* **Task**:
List every line in the records below that contains the string "what", copying each one in full. Matching is case-sensitive.

* **Recorded information**:
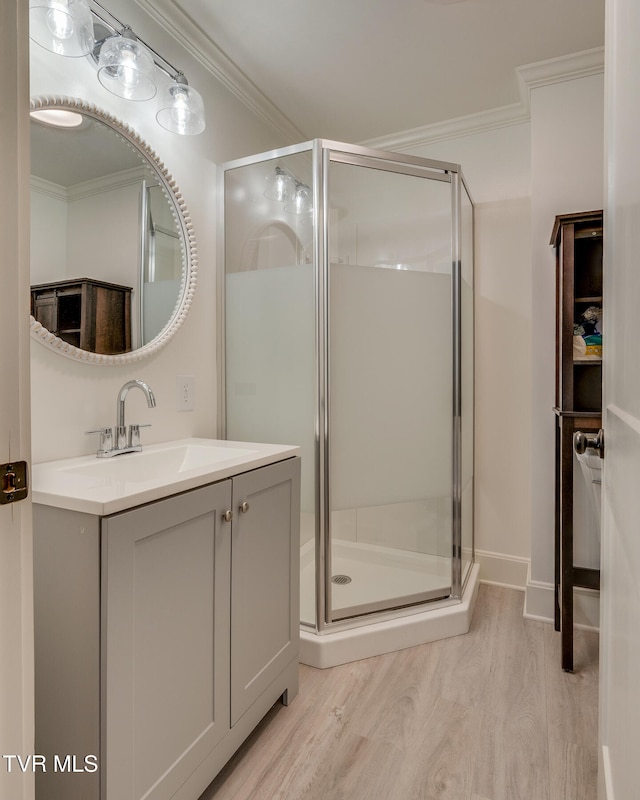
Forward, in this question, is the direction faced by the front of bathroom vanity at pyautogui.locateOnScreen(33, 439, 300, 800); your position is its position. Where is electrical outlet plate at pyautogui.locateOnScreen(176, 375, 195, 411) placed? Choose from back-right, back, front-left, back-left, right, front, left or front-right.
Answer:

---

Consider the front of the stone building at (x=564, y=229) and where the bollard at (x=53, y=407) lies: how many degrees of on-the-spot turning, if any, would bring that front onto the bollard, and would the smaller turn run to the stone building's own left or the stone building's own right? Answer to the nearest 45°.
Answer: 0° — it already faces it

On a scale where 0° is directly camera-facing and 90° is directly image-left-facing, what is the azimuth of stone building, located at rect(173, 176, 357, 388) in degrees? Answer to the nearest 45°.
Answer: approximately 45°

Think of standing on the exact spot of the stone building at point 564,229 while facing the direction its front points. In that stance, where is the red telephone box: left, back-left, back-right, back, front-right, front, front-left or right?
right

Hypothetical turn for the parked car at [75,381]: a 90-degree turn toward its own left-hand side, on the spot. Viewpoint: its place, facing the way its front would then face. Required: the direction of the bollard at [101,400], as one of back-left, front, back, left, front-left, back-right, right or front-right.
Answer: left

...

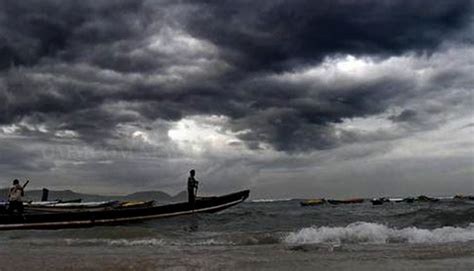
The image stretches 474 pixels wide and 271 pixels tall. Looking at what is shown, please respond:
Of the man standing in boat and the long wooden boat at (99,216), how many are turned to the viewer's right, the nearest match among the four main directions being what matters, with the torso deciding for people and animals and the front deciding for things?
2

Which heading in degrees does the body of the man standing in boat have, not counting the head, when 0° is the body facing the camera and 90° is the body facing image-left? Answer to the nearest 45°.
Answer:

* **Solution for this problem**:
On a scale where 0° is directly camera-facing and 90° is directly image-left-facing, what is the azimuth of stone building, located at rect(173, 176, 357, 388) in degrees? Answer to the nearest 45°.
The image stretches 474 pixels wide and 271 pixels tall. Looking at what is shown, please respond:
Of the man standing in boat and the long wooden boat at (99,216), how many are turned to the viewer's right, the nearest match among the four main directions being what matters, with the torso deciding for people and animals and the front deciding for things?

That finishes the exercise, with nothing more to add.